Adriel growled as he slashed at me, his crimson talons grown over a foot long, droplets of blood trailing in the air after every vicious sweep. One false move, and he would rake my face off. Vanitas battered at him from each side, and Adriel lashed out in his rage. Good, I thought. Divide his attention. Then he wouldn’t be prepared for the shadows.
“Surrender,” Adriel said. “You cannot – you will not defy the will of heaven.”
“Samyaza was right,” I said, dodging another of Adriel’s swipes. “This is all you, Adriel. This isn’t the will of heaven at all.”
“Filth,” he screeched again. So much like Thea, I thought, and yet so different. He rushed at me, hand upraised, prepared to strike, and to skewer me with talons as sharp as sabers. He came dangerously close to slashing me, to drawing blood. But not today.
I snapped my fingers. The shadows erupted in a tangle of hooks and blades, each somehow larger, sharper, more wicked than before. Adriel screamed as they caught his flesh, as spikes pierced his body from so many angles and pinned him in place. He struggled, just the once, and howled at the pain.
“Checkmate,” I said. “Give this up, Adriel. It’s over.”
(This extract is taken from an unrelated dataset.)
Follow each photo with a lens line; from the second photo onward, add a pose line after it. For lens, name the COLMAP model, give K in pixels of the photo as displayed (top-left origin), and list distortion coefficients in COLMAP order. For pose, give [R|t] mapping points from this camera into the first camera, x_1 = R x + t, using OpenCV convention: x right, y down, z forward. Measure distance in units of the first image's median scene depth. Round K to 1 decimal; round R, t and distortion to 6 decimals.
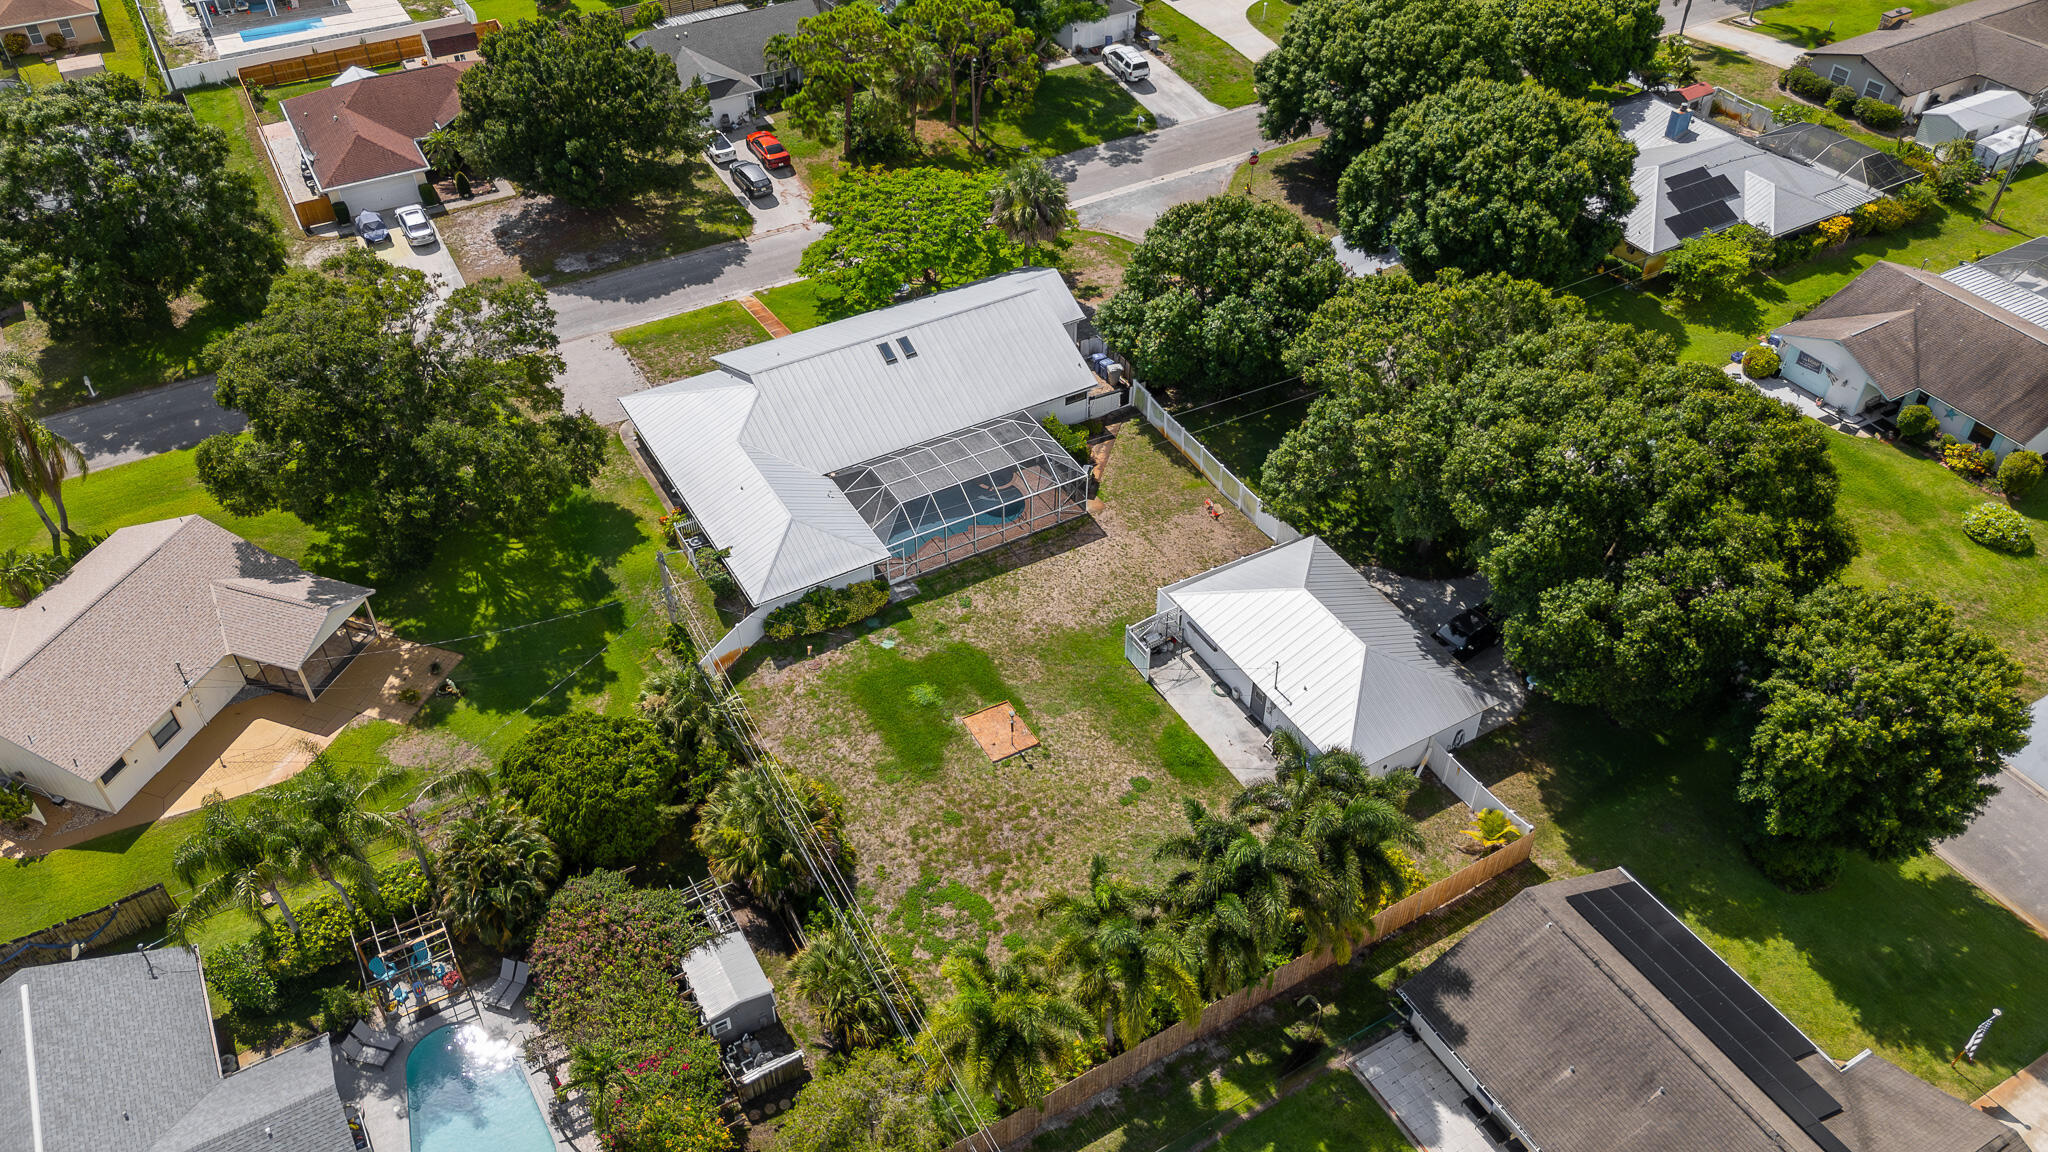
lens RADIAL K [[1470.6, 0, 1024.1], [0, 1470.6, 627.2], [0, 0, 1]] dist [0.053355, -0.023899]
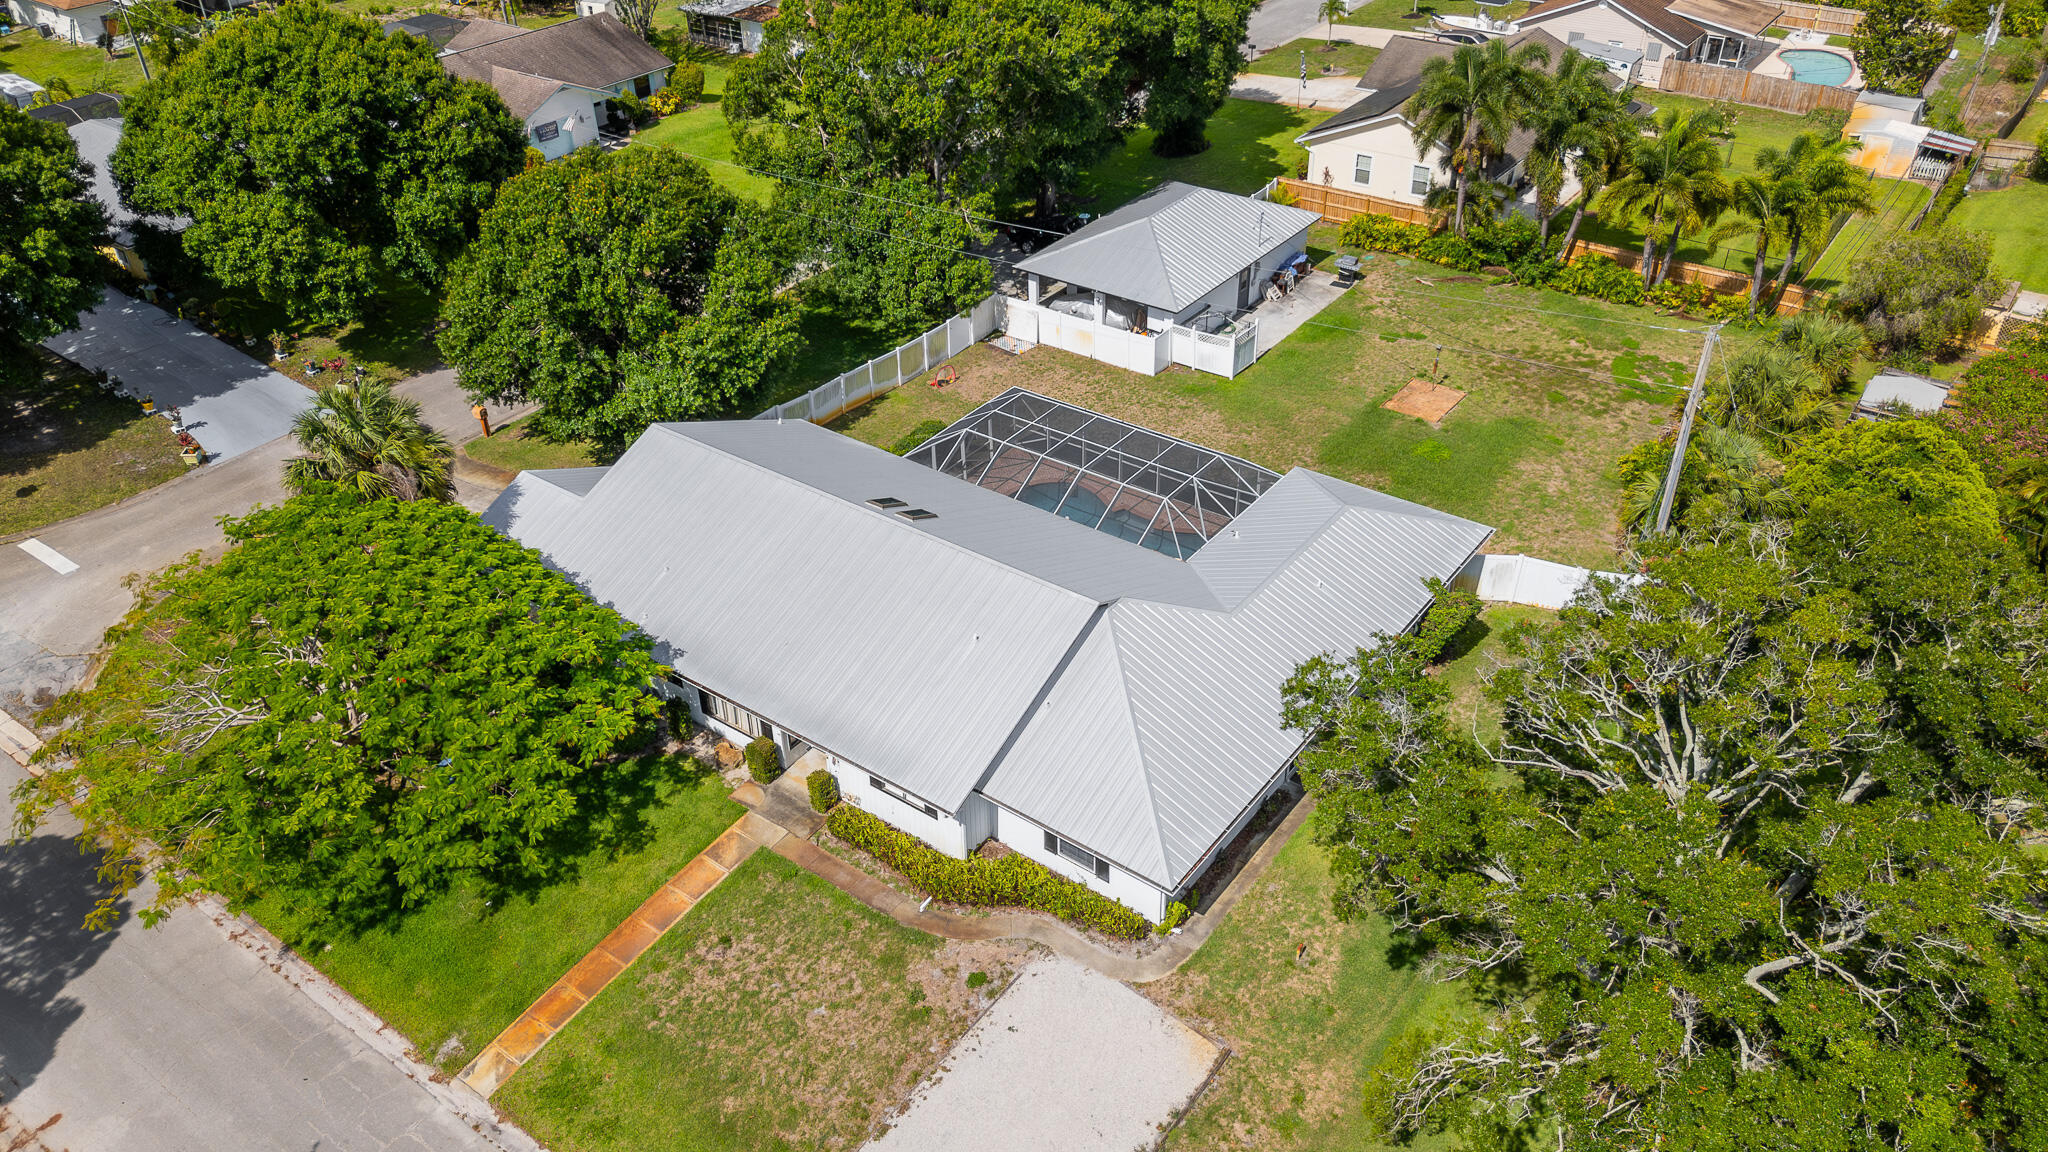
lens RADIAL K [[1470.6, 0, 1024.1], [0, 1470.6, 627.2], [0, 0, 1]] dist [0.053355, -0.023899]
pose [[-0.401853, -0.534293, 0.743670, -0.577443], [0.642730, 0.413887, 0.644667, -0.531106], [-0.652236, 0.737040, 0.177085, 0.961514]]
“Kill him,” Adriel said. He was commanding the humans, the Comstock workers. Hell no, I thought. No way was I risking more innocent normals in this. “Kill him,” he said
again. “He who dares to defy the will of heaven.” He glared at me, his eyes filled with venom. “I will return, cockroach. I will heal, then rally my brothers, and we will hunt you down, no matter if it takes days, months, years.”